Hungarian Laszlo Csatary, suspected of war crimes against Jews during Word War Two, leaves the prosecution building in Budapest July 18, 2012. Hungarian prosecutors have detained 97-year-old Csatary on suspicion of war crimes committed in World War Two, the Budapest prosecutor's office said on Wednesday. Nazi-hunters from the Simon Wiesenthal Centre say they have provided Hungary with evidence that Csatary helped to organise the deportation of around 16,000 Jews to the Auschwitz death camp from the Nazi-occupied town of Kosice in 1944. Reuters Pictures.
A neo-Nazi Website in Hungary is offering money for information about protesters that called for the arrest of a suspected war criminal, it emerged on Sunday.
Kuruc.info promised 100,000 Forints ($450) to anyone who provided data on demonstrators who called for trial of suspected Nazi collaborator Laszlo Csatary outside his house near Budapest last week.

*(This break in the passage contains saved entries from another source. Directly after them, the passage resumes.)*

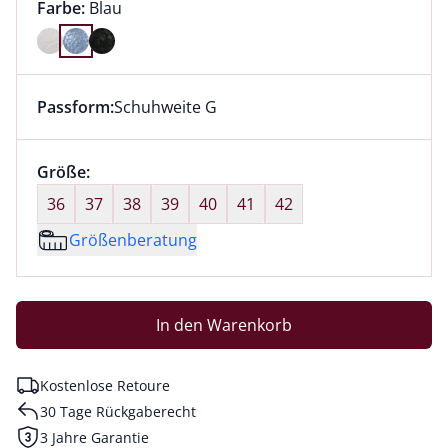
Farbauswahl:
aktuell ausgewählt:
Farbe:
Blau
Farbe Blau ausgewählt
Passform:
Schuhweite G
Dieser Artikel hat die Passform Schuhweite G. für Inf
Größenauswahl:
Größe:
nichts ausgewählt
36
37
38
39
40
41
42
Größenberatung
In den Warenkorb
Kostenlose Retoure
30 Tage Rückgaberecht
3 Jahre Garantie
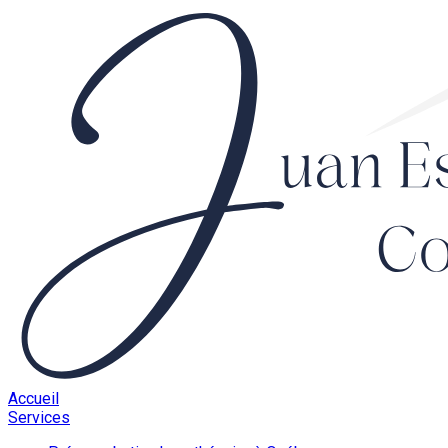
Accueil
Services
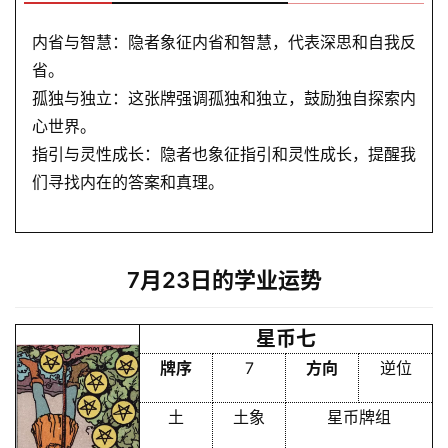
内省与智慧：隐者象征内省和智慧，代表深思和自我反
省。
孤独与独立：这张牌强调孤独和独立，鼓励独自探索内
心世界。
指引与灵性成长：隐者也象征指引和灵性成长，提醒我
们寻找内在的答案和真理。
7月23日的学业运势
星币七
牌序
7
方向
逆位
土
土象
星币牌组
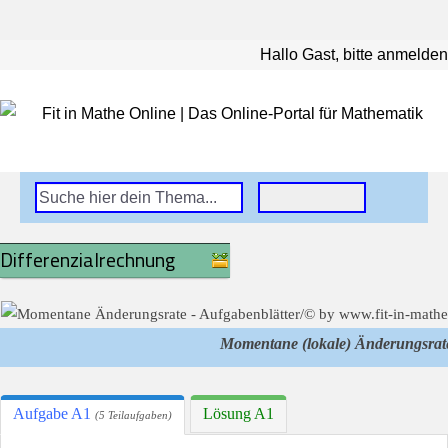
Hallo Gast, bitte anmelden
Differenzialrechnung
Momentane (lokale) Änderungsrat
Aufgabe A1
Lösung A1
(5 Teilaufgaben)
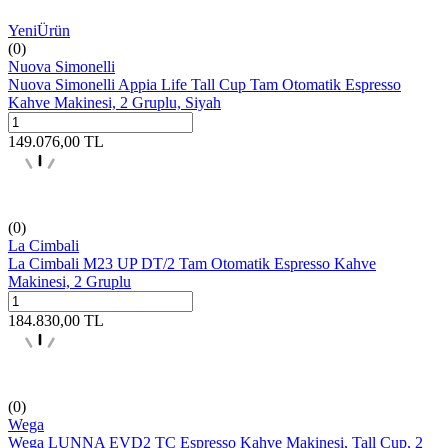
Yeni
Ürün
(0)
Nuova Simonelli
Nuova Simonelli Appia Life Tall Cup Tam Otomatik Espresso
Kahve Makinesi, 2 Gruplu, Siyah
149.076,00
TL
(0)
La Cimbali
La Cimbali M23 UP DT/2 Tam Otomatik Espresso Kahve
Makinesi, 2 Gruplu
184.830,00
TL
(0)
Wega
Wega LUNNA EVD2 TC Espresso Kahve Makinesi, Tall Cup, 2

"We will distribute 100,000 forints among those who send us the most useful information about the [participants]," a text appearing on the Website read. "75 thousands forints have been offered by our Comrade Bela Varga who lives in America. Good hunting!"
The Website, which is full of anti-Semitic imagery, including a Nazi hammer crushing a Star of David, accused gatherers at the rally organized by a Jewish student group of conspiring to "kill Hungarians."
"They complain about various crimes when they are responsible to corrupt our country into communism and later into capitalism," the text read. "They are responsible for the death of many thousand Hungarians, for the emigration of hundreds of thousands, for the killing of six million fetuses, for the selling of the country not to speak about the genocide in Palestine and the other crimes against humanity."